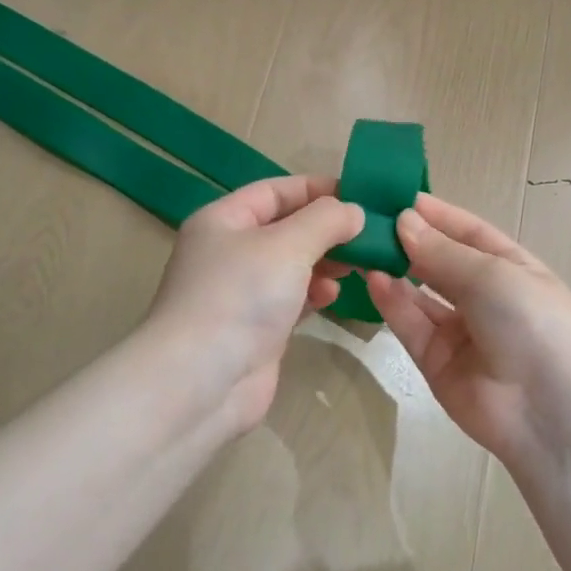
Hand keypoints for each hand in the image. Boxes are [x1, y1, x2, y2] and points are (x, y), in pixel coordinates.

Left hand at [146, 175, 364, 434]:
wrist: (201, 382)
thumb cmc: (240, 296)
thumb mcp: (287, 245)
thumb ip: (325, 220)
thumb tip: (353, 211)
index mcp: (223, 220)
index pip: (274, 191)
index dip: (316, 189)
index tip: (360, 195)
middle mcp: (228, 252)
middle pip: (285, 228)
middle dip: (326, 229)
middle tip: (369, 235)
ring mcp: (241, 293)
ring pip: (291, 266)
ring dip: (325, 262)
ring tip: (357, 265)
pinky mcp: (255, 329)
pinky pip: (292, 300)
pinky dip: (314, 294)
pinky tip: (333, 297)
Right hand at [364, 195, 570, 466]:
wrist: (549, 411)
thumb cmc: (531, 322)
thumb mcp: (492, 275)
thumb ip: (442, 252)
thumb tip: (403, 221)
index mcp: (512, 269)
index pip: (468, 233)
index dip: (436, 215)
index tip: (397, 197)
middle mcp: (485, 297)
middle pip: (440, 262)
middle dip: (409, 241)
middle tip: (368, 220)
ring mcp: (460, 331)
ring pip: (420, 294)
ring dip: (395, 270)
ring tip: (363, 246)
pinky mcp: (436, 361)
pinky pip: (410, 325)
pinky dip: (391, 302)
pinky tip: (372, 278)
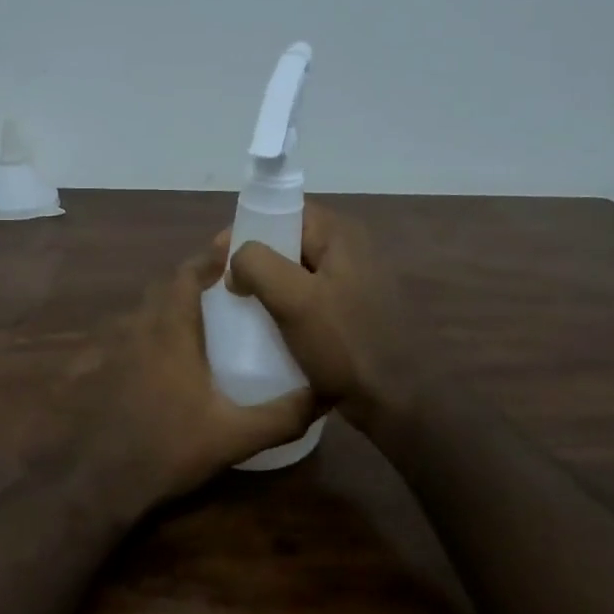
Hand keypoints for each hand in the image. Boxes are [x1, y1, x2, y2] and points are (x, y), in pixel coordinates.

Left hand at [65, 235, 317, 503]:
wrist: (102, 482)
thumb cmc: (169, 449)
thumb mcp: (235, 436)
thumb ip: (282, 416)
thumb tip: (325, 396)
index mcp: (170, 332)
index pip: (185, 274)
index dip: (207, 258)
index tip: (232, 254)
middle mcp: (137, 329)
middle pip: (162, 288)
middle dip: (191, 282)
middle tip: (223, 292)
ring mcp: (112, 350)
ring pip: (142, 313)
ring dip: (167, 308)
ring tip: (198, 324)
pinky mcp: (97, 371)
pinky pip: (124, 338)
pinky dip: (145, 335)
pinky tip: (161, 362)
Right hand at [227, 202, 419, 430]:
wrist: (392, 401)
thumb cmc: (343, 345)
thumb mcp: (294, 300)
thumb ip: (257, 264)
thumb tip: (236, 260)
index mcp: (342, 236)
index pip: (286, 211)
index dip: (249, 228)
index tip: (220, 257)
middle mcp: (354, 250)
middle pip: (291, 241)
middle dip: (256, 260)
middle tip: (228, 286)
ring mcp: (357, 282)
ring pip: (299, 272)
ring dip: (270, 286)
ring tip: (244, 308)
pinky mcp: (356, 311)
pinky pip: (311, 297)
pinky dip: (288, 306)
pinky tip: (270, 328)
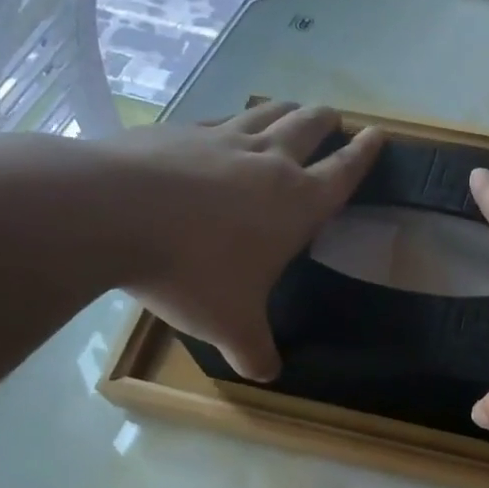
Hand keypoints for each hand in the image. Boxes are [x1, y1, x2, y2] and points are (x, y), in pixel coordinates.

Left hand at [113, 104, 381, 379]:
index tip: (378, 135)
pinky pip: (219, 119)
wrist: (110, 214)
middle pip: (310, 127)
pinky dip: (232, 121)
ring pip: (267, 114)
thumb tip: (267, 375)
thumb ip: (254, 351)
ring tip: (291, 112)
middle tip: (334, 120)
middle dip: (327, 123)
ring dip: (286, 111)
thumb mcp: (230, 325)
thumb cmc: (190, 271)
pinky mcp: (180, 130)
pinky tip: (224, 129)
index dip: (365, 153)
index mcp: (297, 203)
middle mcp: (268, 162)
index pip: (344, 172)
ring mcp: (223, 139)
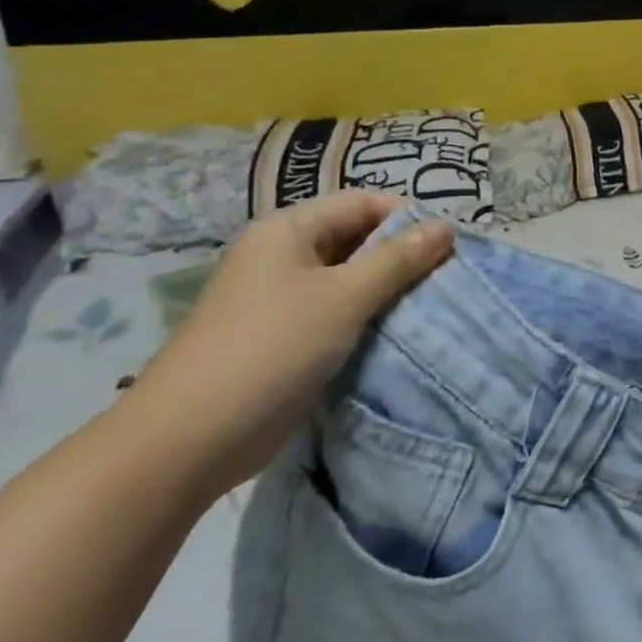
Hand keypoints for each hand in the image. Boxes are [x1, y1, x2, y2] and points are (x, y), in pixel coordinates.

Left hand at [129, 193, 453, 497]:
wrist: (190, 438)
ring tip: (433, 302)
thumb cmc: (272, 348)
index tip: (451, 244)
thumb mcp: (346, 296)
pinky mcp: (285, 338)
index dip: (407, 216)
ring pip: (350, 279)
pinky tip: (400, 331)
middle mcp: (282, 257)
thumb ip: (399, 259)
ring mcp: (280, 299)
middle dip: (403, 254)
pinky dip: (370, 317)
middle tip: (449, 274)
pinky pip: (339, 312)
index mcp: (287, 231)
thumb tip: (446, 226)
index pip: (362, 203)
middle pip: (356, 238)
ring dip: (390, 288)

--

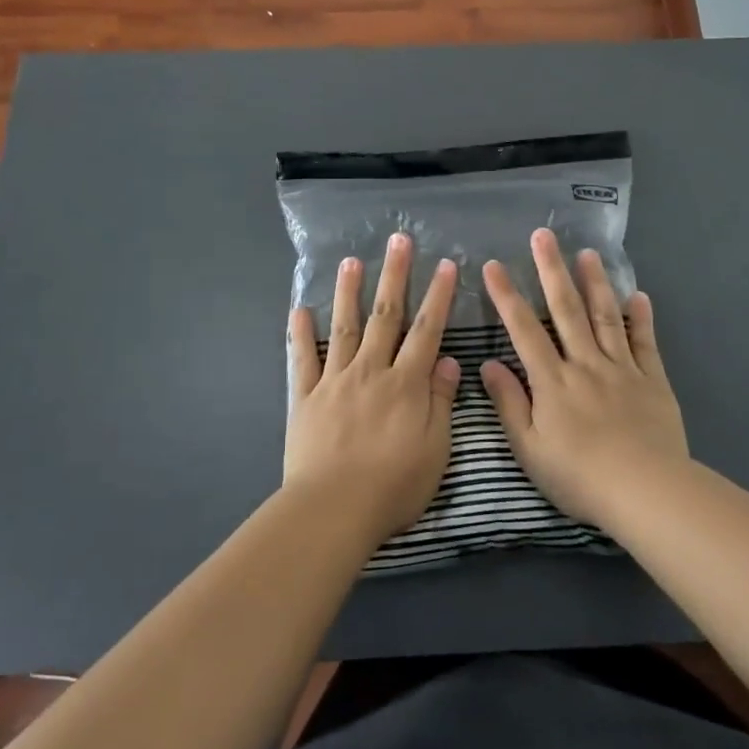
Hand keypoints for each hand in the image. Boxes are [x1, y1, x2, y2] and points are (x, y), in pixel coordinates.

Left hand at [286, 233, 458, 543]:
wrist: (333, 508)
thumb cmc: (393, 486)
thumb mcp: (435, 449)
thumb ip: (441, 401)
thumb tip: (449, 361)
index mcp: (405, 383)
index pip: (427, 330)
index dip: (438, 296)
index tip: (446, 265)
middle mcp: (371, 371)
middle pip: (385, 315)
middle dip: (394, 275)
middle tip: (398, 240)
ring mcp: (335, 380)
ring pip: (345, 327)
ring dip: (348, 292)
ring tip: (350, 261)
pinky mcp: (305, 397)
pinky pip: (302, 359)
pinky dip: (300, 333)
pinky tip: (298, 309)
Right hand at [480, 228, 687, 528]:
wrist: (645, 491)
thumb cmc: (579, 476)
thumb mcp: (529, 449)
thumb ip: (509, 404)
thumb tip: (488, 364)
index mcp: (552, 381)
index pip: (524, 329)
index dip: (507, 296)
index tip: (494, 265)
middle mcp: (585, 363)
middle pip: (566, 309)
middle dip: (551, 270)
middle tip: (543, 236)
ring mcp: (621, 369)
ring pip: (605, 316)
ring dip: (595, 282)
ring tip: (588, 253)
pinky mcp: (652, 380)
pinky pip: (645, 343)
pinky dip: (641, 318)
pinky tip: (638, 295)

■ PROMPT
When a line in the entries above holds the word "Right", add it to the count, then state only the count.

■ YOUR RESPONSE
3